Water is scarce in Tololar. With access to water for one hour every two days, every drop is used, and water for thirst quenching while working the fields seems to garner low priority.
But, times they are a changing! The day we visit, the community is gathered around the not-so-mysterious water well-shaped structure cloaked in a purple sheet, awaiting its unveiling. The pump, financed by the community clearly committed to contributing what they can to the project, has just been installed the night before.

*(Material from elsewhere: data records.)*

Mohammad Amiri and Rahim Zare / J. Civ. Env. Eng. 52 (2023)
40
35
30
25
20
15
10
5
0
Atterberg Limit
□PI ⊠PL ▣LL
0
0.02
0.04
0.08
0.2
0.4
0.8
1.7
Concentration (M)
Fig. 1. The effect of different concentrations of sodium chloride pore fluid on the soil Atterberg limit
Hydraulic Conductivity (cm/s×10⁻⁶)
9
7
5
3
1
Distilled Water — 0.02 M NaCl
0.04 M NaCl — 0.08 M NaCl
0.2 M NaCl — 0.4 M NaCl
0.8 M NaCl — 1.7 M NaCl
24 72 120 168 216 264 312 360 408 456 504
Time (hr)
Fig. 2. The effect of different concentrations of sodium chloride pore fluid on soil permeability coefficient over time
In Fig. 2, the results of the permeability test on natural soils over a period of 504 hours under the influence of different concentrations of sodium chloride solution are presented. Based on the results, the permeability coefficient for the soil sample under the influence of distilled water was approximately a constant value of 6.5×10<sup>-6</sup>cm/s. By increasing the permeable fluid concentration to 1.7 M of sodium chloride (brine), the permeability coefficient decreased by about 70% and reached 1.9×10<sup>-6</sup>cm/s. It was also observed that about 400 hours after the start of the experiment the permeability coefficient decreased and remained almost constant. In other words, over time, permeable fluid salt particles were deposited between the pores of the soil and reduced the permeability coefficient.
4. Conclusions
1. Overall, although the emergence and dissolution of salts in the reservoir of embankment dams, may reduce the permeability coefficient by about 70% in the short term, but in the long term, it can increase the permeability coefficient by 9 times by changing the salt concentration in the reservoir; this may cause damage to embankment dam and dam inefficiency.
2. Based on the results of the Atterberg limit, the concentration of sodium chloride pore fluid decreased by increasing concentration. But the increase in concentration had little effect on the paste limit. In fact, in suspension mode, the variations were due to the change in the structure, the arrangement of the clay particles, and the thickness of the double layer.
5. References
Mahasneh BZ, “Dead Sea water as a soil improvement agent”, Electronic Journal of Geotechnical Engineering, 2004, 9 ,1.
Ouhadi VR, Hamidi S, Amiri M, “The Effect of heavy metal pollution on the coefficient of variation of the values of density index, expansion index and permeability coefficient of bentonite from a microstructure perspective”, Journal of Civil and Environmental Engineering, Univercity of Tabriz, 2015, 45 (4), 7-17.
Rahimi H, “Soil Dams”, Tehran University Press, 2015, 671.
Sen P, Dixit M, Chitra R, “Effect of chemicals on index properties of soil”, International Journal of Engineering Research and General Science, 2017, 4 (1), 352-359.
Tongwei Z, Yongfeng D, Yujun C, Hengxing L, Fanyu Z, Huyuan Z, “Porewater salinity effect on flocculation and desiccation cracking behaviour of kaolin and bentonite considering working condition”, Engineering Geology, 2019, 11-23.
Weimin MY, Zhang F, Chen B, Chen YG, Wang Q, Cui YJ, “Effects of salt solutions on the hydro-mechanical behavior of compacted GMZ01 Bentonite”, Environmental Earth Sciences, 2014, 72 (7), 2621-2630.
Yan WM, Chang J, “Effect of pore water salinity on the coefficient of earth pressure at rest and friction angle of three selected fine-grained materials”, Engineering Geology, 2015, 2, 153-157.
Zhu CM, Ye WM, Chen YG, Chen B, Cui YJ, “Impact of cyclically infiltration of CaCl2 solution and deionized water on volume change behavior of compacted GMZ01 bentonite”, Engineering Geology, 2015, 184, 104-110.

It is March. The man holding the mic (on loan from who-knows-where for the occasion) points to the purple mass and then to us and then back to the mass and then declares this to be “one of the first blessings of the year!” Dreams are coming true today, he assures before the mic is pulled from his hands and into those of the coordinator of the newly formed water committee anxiously standing by. “Now we can shower three times per day!” she jests, and the crowd erupts in laughter.
A group of students is ushered to the front, and a poem, prepared especially for the day, is recited by wide-eyed children looking anxiously out at the group for approval and smiling with relief when it is received with resounding applause!
Formalities aside, it is time.
No sooner is the water well dis-robed than it is turned on to the delight of the kids waiting to splash around in its spray. For the first time. Ever! A line forms, and cupped fingers deliver handfuls of cool, clean water to thirsty bodies. I watch as a group of boys in hysterics take turns, over and over, literally dunking their entire selves into and out of a rain barrel. Bare feet begin to stomp, to dance really, gloriously in the mud! Simple pleasures. I smile.
I have yet to attend another event that warranted an unveiling, a poetry recital, and a speech from the mayor, and that ended with barefoot dancing in the mud and the muck. But I am hopeful there will be another one soon. Very soon.